SOURCE: Inside Climate News
DATE: August 11, 2020
SNIP: The thickening atmospheric stew of greenhouse gases is punching holes in Arctic sea ice, leading it to crumble at a rapidly increasing rate. Last spring, ponds of meltwater on the ice sped the melting of the glossy shield that reflects incoming heat from the sun back to space. By July, the ice had dwindled to a record low extent for that month.
It could disappear as soon as 2035, scientists said this week, as they released a study showing how the formation of melt ponds on the surface of the sea ice drove it to completely melt away about 130,000 years ago in an era called the Last Interglacial—probably the last time the Arctic Ocean was ice-free during summer.

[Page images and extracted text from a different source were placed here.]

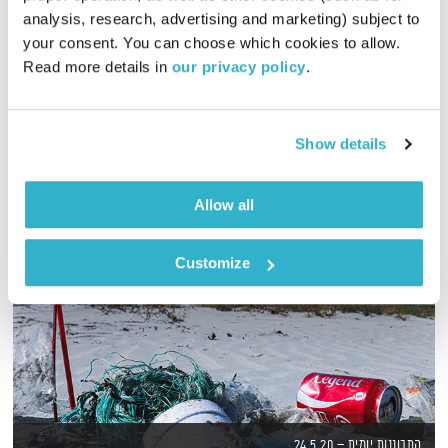
analysis, research, advertising and marketing) subject to 
אורי בנקהלטר בונה עולם מופלא של קולות, צלילים ותדרים
your consent. You can choose which cookies to allow. 
מרפאים
Read more details in 
our privacy policy
.
אודיו
Show details
Allow all
Customize
התבוננות יומית – 24.5.20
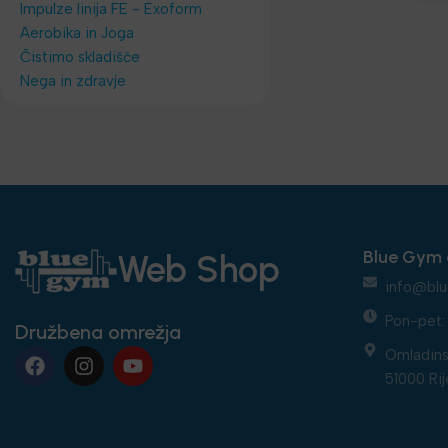
Impulze linija FE - Exoform
Aerobika in Joga
Čistimo skladišče
Nega in zdravje
Blue Gym 
Web Shop
info@blu
Pon-pet: 
Družbena omrežja
Omladins
51000 Rij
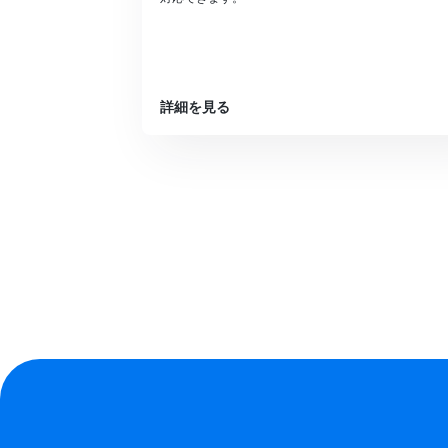
詳細を見る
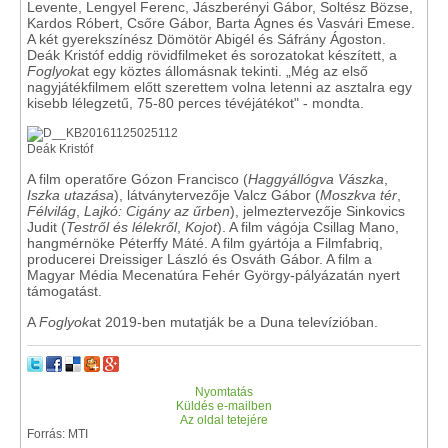
Levente, Lengyel Ferenc, Jászberényi Gábor, Soltész Bözse,
Kardos Róbert, Csőre Gábor, Barta Ágnes és Vasvári Emese.
A két gyerekszínész Dömötör Abigél és Sáfrány Ágoston.
Deák Kristóf eddig rövidfilmeket és sorozatokat készített, a
Foglyok
at egy köztes állomásnak tekinti. „Még az első
nagyjátékfilmem előtt szerettem volna letenni az asztalra egy
kisebb lélegzetű, 75-80 perces tévéjátékot" - mondta.
Deák Kristóf
A film operatőre Gózon Francisco (
Haggyállógva Vászka
,
Iszka utazása
), látványtervezője Valcz Gábor (
Moszkva tér
,
Félvilág
,
Lajkó: Cigány az űrben
), jelmeztervezője Sinkovics
Judit (
Testről és lélekről
,
Kojot
). A film vágója Csillag Mano,
hangmérnöke Péterffy Máté. A film gyártója a Filmfabriq,
producerei Dreissiger László és Osváth Gábor. A film a
Magyar Média Mecenatúra Fehér György-pályázatán nyert
támogatást.
A
Foglyok
at 2019-ben mutatják be a Duna televízióban.
Nyomtatás
Küldés e-mailben
Az oldal tetejére
Forrás: MTI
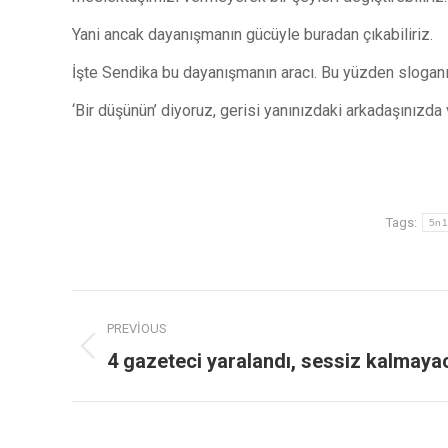
Yani ancak dayanışmanın gücüyle buradan çıkabiliriz.
İşte Sendika bu dayanışmanın aracı. Bu yüzden sloga
‘Bir düşünün’ diyoruz, gerisi yanınızdaki arkadaşınızda
Tags:
5n1
PREVIOUS
4 gazeteci yaralandı, sessiz kalmaya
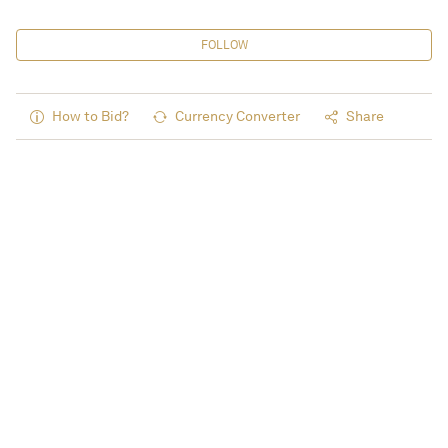
FOLLOW
How to Bid?
Currency Converter
Share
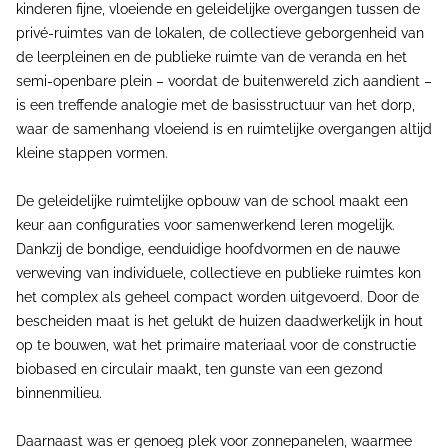
kinderen fijne, vloeiende en geleidelijke overgangen tussen de
privé-ruimtes van de lokalen, de collectieve geborgenheid van
de leerpleinen en de publieke ruimte van de veranda en het
semi-openbare plein – voordat de buitenwereld zich aandient –
is een treffende analogie met de basisstructuur van het dorp,
waar de samenhang vloeiend is en ruimtelijke overgangen altijd
kleine stappen vormen.
De geleidelijke ruimtelijke opbouw van de school maakt een
keur aan configuraties voor samenwerkend leren mogelijk.
Dankzij de bondige, eenduidige hoofdvormen en de nauwe
verweving van individuele, collectieve en publieke ruimtes kon
het complex als geheel compact worden uitgevoerd. Door de
bescheiden maat is het gelukt de huizen daadwerkelijk in hout
op te bouwen, wat het primaire materiaal voor de constructie
biobased en circulair maakt, ten gunste van een gezond
binnenmilieu.
Daarnaast was er genoeg plek voor zonnepanelen, waarmee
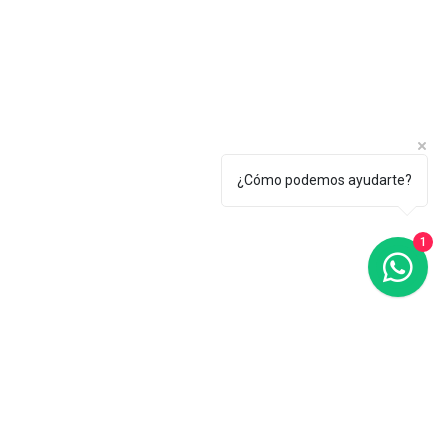
¿Cómo podemos ayudarte?
1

Observations show melt ponds forming earlier and persisting longer. Their blue water is darker than the white ice surrounding them, so they absorb more warmth from the sun. That heat seeps through the sides of the pond to melt more ice, and even oozes down to warm the ocean beneath it. Instead of a solid reflective mirror, the surface is increasingly pitted, scarred and cracked until, at its edges, it dissolves into the sea like an ice cube melting on a hot sidewalk.
The imminent disappearance of Arctic sea ice has also raised concerns about the potential for international conflicts over the oil and gas deposits beneath the floors of Arctic seas, as well as over prized commercial fish stocks that have moved or are easier to reach due to the diminishing ice.
The loss of sea ice buffers is probably also speeding up the melting of land-based ice sheets and glaciers that flow into the ocean. Although it remains to be proven by researchers, it appears that this year’s sharp sea ice decline may have contributed to the collapse of Canada’s last ice shelf. And in a tweet this week, University of Liege climate scientist Xavier Fettweis attributed record runoff from the Franz Josef Ice Caps in the Russian Arctic to the collapse of Arctic sea ice.
“Usually, these ice caps have been protected by sea ice,” he said. The sea ice cools the air above it, maintaining freezing temperatures in the atmosphere above the ice caps. “This summer, the absence of sea ice allowed near-surface temperatures (around the Franz Josef Ice Caps) to be largely above 0°C (32 Fahrenheit),” he said. “Temperatures of 2-3°C (3.6 to 5.4 degrees Fahrenheit) above the freezing points were never reached over these ice caps until now.”